3-D dynamic evolution analysis of coal-rock damaged field and gas seepage field during the gas extraction process

Abstract

Coal seam construction disturbances or gas depressurization and extraction can cause rupture damage of the surrounding coal and rock. The damage not only changes the structural property and mechanical behavior of the coal and rock, but also changes the physical parameters of the coal and rock. The gas migration not only changes the pore pressure, but also changes the effective stress and the adsorption and expansion deformation of coal seams, which resulted in the damage evolution and accumulation of coal and rock. The temperature change will not only affect the stress distribution of coal and rock, but also affect gas adsorption properties and diffusion capacity. In fact, the gas extraction is a multi-field coupling process of the coal-rock damaged field, temperature field and gas seepage field. In this paper, coal and rock is considered as a double medium of pore and crack. The damaged variable is defined in view of the damaged and failure characteristics of coal and rock. The damaged constitutive equations of coal and rock are established considering the effects of gas pressure and temperature.
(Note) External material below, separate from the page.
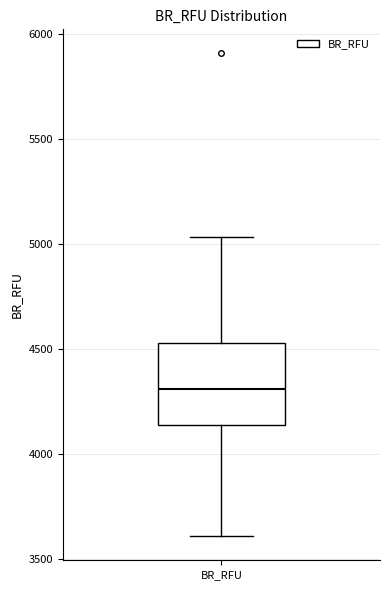

Read this box plot against the y-axis: the position of the median line, the range covered by the box, and the ends of both whiskers. The values are not printed on the chart, so give them approximately, as read against the axis.

median 4300, box 4150 to 4550, whiskers 3600 to 5050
On this basis, the gas diffusion and seepage coupling equations in damaged coal and rock are derived. Based on the basic theory, the two development of the finite element source program is carried out by using the FORTRAN language. This program was developed to consider the temperature, gas seepage and deformation of coal and rock. Based on this program, the work process of gas drilling in coal mine is simulated and the dynamic evolution process of the damaged field of coal and rock and the permeability of the gas are quantitatively described. These achievements have extremely important theoretical guidance to guide the design of gas extraction in coal seams and improve the gas drainage rate.